The
Rajiv Gandhi Equity Savings Scheme (RGESS) has been officially notified and
will be launched by Finance Minister P Chidambaram this week. ET Wealth
explains what you should consider before opting for this tax-saving option
available under Section 80CCG.
Who
is eligible?
RGESS
is available to all resident individuals whose gross total income is less than
Rs 10 lakh and who are investing in equity for the first time. A first-timer
has been defined as the one who has not opened a demat account as a 'first
holder' before the notification date of 23 November 2012, even if his name
appears in a joint demat account opened before this date. The investor who has
opened a demat account as first holder before the notification date but has not
bought any shares or traded in the futures and options segment will also be
considered as a first-time investor.
How
can you get tax benefit?
To
avail of tax deduction, an investor has to open a new RGESS designated demat
account or designate for this purpose his existing demat account, where no
trading has taken place before 23 November. He needs to submit a declaration in
Form A, certifying that he has not traded before 23 November 2012, to the
depository participant, who in turn forwards it to the depository for verifying
the status and designate him a new retail investor. He can then start buying
the eligible securities, which include stocks from the BSE-100 or CNX 100
index. The listed shares of navratna, maharatna and miniratna public-sector
undertakings, and initial public offers (IPO) of PSUs, whose turnover is more
than Rs 4,000 crore, are also eligible for investment.

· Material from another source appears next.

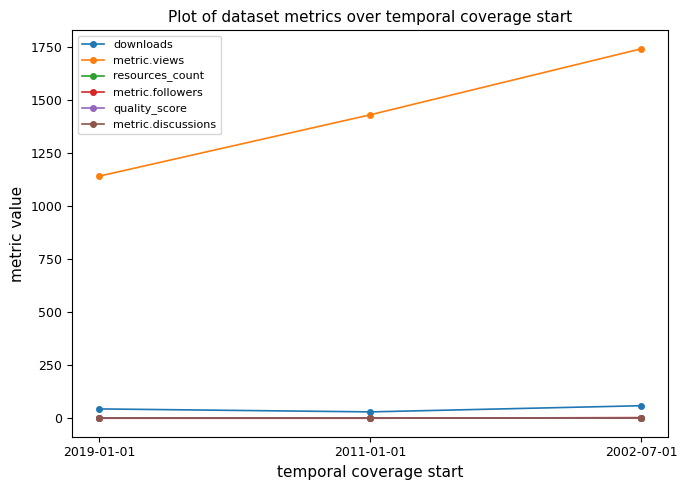

What are all the series names shown in the legend?

downloads, metric.views, resources_count, metric.followers, quality_score, metric.discussions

One can avail of tax
benefit by investing in the eligible mutual fund schemes too.
What's
the lock-in period?
Unlike
other tax-saving schemes, the lockin period here is split in two. The first
year is a fixed lock-in and the investor cannot sell, pledge or hypothecate the
shares. The next two years are flexible and he can sell, but has to buy other
eligible securities with the proceeds. All eligible securities in an RGESS
designated account are automatically subject to the lock-in periods. If an
investor wants to buy more designated shares and keep these outside the lock-in
clause, he has to give a declaration in Form B within a month of the transaction
date. One can also keep other securities in this account without the lock-in
clause. The tax benefit under Section 80CCG is withdrawn if these conditions
are violated, but if the changes are due to involuntary corporate actions it's
not affected.
What
are your savings?
While
there is no restriction on investment, only Rs 50,000 is considered for tax
purposes. Of this, only 50%, or Rs 25,000, is allowed as deduction. Since RGESS
is for people with income less than Rs 10 lakh, they will fall in the 10% or
20% tax bracket. The maximum savings under this will be Rs 5,000 for people in
the 20% tax bracket and Rs 2,500 for those under 10% (beyond the Section 80C
benefits). Besides, the savings are only for the first year, not subsequent
years. So, those who don't have enough money or time to invest Rs 50,000 in
2012-13 should consider postponing it to 2013-14.
Stocks
or mutual funds?
Since
direct investment in equity needs expertise and first-time investors are
unlikely to have it, they should refrain from investing directly in the market.
The risk is also high because Rs 50,000 is not enough to create a
well-diversified portfolio. A better option is to go through the mutual fund
route. As of now, several exchange traded funds (ETFs) have been declared as eligible
securities and investors can invest in these. Various mutual fund houses have
also started filing offer documents for eligible schemes with Sebi, while their
new fund offerings (NFO) too are expected soon.